Diffeo Dynamic Knowledge Discovery for All-Source Fusion


The Diffeo dynamic knowledge discovery system helps analysts rapidly uncover relevant content that expands their perspective on entities of interest as they assemble dossiers and explore networks of related entities. Diffeo uses Basis Technology’s advanced linguistics platform as a key component of Diffeo’s cross-lingual discovery solution. Unlike a traditional keyword search engine, the Diffeo system applies natural language technologies to the user’s in-progress working notes to build an algorithmic model of its subject. Using this model, it scans through available source documents, bringing to the analyst results that have greater coverage and accuracy than those found with keyword-based search.

This new approach offers an alternative discovery path for finding key linkages across semi-structured data fast enough to be relevant in cyber time. The system is tuned to uncover relationships in cyber oriented reporting, supply chain risk management (SCRM), and open source (OSINT) content with the goal of helping analysts see information that they did not initially realize was available for retrieval, i.e. unknown unknowns. It adapts to the user’s current focus, by continually retraining its text mining models, applying state-of-the-art machine learning trained through the analysts’ natural interactions.

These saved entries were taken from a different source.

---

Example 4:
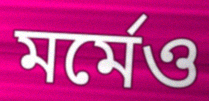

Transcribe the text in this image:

মর্মেও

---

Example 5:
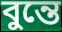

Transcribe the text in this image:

বুন্তে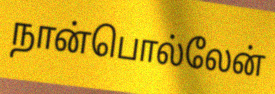
நான்பொல்லேன்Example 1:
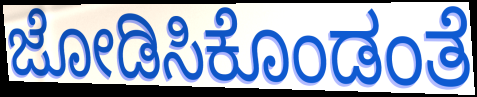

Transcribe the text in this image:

ಜೋಡಿಸಿಕೊಂಡಂತೆ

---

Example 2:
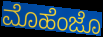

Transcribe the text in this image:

ಮೊಹೆಂಜೊ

This machine-in-the-loop approach allows algorithms to “hang in there” as users pursue deep networks of entities and long query sessions, achieving human-level accuracy at machine scale.

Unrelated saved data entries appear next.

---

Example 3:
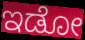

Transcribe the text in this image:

ಇಡೋ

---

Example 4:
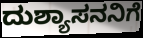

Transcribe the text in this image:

ದುಶ್ಯಾಸನನಿಗೆ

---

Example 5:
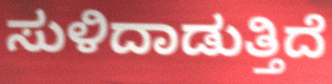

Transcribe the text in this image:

ಸುಳಿದಾಡುತ್ತಿದೆ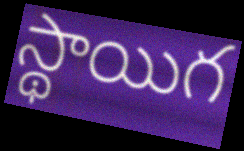
స్థాయిగ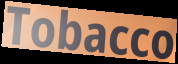
Tobacco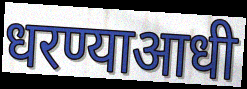
धरण्याआधीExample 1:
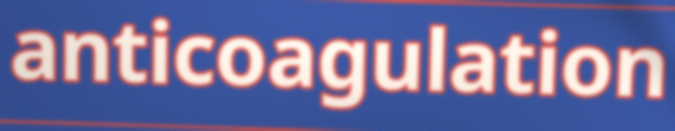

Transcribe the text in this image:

anticoagulation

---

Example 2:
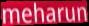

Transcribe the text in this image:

meharun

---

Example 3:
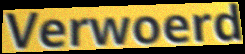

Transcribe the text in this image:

Verwoerd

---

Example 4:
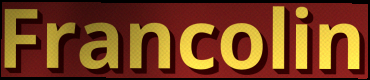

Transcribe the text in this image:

Francolin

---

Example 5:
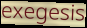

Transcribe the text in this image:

In this talk, I will demonstrate semi-structured identifier chaining through private reports and open source data gathered by automated metasearch, which accesses multiple layers of the Dark and Open Webs.

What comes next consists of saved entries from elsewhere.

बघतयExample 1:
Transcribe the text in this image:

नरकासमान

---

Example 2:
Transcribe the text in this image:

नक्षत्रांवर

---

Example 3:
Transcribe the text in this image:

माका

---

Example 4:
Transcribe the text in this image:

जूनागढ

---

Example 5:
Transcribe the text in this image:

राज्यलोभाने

By uncovering networks of related entities across open and dark web content, these algorithms support a new form of machine-assisted research in which the system recommends content for a user to incorporate into her working notes.  Instead of requiring users to craft complex queries in a pattern specification language, this system infers the utility of text passages and entity mentions from available source texts by automatically comparing them with the natural language in the working notes. The simple act of citing a source document provides active learning feedback that simultaneously sharpens the models’ representation of a user’s interests and intents, and broadens the system’s ability to traverse farther into the data to find new elements that the user did not yet know.